■ Set of tasks:
- a) In the discussion on taxing billionaires, restate the paragraph beginning "In reality, the Netherlands is a notorious tax haven" as a short list of its main points.
- b) According to the discussion on taxing billionaires, above what income is the 49.5% rate in the Netherlands paid?

■ Extract:
-- Opening Marker --

    So we have low inequality when it comes to income from wages. But we don’t have low inequality. Instead, if sensible estimates are used for the very largest fortunes, our wealth inequality makes us [the third member of a quartet whose other members are the US, Russia and the Netherlands, where the US is actually *behind* us.]

  8. Every once in a while (to keep the people happy), we pretend to tax the billionaires at 40% for a few years, instead of pretending to tax them at the current 37%

  9. Sweden doesn’t have a wealth tax, so this is purely the tax on income. That is pretty comparable to what highest earners pay in federal/state/local tax in the places most live (NYC/LA/SF). You have Texas and Florida as relative tax shelters, but California alone has almost as many as those two. When you factor in NY/IL/MD/VA (places other billionaires are residents), they are not paying any less than their Swedish counterparts. The people who get screwed more in Europe are high earners with lower wealth. It is harder to earn your way to multi-millionaire status in Europe. The incentive structure is also pretty clear. Europe has a longer history of wealthy families who wouldn’t want their money going to government instead of their children.

  10. LaunchTransient on

    The 49.5% tax rate (“Hoog tarief”) in the Netherlands is more of a cover for behind the scenes accountant shenanigans. You pay it on income over €75,000 (and before any Americans start whining about how low this is, things are substantially cheaper than in the states, excepting house prices and petrol (lol)). On paper, it would seem like the ultra wealthy are (metaphorically) chased down the street by a bat-wielding Belastingdienst and that their dues are taken without resistance.

    In reality, the Netherlands is a notorious tax haven for corporations, so we just have the problem shifted elsewhere. There are some *extremely* wealthy individuals in the Netherlands, they’re just very proficient at keeping that money in forms and mechanisms (and most importantly *organisations*) that minimise what portion of it comes into contact with that 49.5% Hoog tarief.

  11. Wait, what? Since when is Germany taxing billionaires? Vermögensteuer (wealth tax) is not collected in Germany, since 1996 or 1997. The 47.475% is the nominal maximum tax rate – and no one is paying it. Realistically it is around 26% ([Source](https://www.wiwo.de/finanzen/geldanlage/vermoegensverteilung-studie-beweist-superreiche-zahlen-weniger-steuern-als-der-mittelstand/29764214.html)). And no one has exact numbers, that’s just what public sources show.
-- Closing Marker --
Items from a dataset
-- Opening Marker --
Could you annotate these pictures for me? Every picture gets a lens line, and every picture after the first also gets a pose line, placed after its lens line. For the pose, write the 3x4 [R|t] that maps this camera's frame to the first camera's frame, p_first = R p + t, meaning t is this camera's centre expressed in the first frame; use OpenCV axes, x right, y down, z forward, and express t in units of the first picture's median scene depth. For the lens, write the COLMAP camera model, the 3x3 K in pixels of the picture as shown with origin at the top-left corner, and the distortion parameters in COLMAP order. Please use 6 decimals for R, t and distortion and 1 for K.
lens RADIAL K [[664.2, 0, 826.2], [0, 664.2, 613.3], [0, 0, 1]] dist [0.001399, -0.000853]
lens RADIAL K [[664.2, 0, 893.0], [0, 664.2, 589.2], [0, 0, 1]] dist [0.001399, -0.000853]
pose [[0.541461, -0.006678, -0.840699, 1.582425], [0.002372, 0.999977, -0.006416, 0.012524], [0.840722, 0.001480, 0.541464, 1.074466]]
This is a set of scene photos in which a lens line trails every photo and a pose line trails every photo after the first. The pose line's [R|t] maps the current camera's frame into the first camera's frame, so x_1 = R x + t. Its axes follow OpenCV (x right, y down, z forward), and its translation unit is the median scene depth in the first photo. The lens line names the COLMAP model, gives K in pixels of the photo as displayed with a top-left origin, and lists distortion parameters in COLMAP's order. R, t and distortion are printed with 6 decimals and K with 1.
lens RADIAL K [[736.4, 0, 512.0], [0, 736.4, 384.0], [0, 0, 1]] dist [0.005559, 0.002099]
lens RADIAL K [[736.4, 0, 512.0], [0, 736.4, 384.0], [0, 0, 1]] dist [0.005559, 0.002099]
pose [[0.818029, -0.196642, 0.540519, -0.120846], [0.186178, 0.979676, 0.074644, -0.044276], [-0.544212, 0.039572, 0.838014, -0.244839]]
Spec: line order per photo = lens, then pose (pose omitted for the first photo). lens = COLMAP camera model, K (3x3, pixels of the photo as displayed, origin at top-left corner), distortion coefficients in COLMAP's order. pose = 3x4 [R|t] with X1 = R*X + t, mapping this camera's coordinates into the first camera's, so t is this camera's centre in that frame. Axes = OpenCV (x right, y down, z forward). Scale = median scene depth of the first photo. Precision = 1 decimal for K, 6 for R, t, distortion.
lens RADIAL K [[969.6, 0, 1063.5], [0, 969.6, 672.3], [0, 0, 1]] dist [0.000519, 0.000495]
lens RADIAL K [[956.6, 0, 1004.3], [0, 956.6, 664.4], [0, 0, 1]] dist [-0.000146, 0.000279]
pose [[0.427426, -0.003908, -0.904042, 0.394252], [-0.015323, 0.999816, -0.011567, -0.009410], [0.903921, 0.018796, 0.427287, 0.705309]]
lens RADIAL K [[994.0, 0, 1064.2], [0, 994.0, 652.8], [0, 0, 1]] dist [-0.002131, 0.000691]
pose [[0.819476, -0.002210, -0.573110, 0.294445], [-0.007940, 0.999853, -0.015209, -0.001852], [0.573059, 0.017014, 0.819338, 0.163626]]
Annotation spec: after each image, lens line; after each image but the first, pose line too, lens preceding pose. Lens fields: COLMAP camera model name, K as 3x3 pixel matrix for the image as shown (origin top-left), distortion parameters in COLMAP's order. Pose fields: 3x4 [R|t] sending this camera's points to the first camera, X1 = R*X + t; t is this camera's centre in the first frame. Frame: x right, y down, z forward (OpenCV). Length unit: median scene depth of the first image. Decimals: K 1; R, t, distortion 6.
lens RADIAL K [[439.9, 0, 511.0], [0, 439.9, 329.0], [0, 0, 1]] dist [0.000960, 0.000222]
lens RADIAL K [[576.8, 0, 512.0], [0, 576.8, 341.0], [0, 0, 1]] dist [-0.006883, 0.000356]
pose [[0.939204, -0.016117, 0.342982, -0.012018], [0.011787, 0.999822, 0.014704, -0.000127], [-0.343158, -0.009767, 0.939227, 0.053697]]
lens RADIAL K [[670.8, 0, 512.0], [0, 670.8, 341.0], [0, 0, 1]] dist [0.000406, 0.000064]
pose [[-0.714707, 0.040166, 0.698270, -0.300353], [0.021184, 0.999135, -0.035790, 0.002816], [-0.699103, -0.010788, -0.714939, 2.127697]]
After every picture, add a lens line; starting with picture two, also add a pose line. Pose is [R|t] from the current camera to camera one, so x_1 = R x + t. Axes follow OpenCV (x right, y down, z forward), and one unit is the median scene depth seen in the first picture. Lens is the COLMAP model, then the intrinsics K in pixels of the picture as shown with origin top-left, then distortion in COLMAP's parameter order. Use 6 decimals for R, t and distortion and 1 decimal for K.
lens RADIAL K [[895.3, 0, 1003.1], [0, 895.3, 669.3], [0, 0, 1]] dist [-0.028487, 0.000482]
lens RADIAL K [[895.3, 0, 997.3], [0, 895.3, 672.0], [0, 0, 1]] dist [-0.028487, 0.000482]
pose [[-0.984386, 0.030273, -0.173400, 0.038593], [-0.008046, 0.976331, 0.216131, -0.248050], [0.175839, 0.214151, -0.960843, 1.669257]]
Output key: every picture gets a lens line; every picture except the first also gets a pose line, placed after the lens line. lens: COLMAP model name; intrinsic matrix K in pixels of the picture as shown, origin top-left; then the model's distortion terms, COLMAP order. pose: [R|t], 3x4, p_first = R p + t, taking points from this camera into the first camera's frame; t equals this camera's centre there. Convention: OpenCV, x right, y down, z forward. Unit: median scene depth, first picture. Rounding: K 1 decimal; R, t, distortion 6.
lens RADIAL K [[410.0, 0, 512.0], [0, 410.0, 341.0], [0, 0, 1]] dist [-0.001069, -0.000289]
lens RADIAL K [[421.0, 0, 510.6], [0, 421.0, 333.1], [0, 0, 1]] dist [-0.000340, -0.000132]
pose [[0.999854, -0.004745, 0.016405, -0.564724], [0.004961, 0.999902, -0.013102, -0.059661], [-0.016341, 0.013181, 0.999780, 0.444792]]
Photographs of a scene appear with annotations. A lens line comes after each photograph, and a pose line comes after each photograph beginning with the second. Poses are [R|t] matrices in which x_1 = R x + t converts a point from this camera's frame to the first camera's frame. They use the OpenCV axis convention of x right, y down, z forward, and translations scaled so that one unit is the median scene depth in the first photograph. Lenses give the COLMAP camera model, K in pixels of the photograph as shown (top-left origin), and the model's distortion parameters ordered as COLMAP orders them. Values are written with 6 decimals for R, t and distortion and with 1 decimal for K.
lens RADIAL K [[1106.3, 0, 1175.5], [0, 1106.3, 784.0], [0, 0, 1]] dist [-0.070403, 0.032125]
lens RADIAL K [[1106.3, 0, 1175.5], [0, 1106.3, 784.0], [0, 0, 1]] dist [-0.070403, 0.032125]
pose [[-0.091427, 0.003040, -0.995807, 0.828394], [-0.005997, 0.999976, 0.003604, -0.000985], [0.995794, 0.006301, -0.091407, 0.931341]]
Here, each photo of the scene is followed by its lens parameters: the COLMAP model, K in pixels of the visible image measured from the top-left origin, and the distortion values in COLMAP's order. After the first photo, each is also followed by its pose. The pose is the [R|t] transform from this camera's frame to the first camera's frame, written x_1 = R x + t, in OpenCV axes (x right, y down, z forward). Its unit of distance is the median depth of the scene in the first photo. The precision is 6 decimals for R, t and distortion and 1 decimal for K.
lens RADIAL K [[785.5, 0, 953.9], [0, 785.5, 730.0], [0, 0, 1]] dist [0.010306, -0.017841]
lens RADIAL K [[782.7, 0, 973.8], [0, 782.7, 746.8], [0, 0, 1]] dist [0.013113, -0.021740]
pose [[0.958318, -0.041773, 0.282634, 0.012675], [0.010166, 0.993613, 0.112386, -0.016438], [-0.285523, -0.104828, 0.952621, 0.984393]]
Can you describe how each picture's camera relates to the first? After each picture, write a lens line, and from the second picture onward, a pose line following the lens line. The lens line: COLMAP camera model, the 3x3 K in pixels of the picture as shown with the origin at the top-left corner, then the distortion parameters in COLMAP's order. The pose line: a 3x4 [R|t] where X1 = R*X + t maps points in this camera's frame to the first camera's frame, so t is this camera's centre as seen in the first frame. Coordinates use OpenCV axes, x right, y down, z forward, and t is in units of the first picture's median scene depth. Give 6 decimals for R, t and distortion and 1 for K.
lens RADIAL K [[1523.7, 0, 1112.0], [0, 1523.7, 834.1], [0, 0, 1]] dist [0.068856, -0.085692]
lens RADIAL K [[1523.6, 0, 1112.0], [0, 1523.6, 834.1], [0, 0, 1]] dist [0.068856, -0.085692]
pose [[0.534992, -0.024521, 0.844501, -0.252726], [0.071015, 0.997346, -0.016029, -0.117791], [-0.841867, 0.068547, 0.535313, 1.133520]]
-- Closing Marker --
■ Response list:
- a)
- The Netherlands is a notorious tax haven for corporations, so the problem is only shifted elsewhere.
- Some extremely wealthy individuals live in the Netherlands.
- They keep their money in forms, mechanisms and especially organisations that limit how much of it is subject to the 49.5% Hoog tarief.

- b) It is paid on income over €75,000.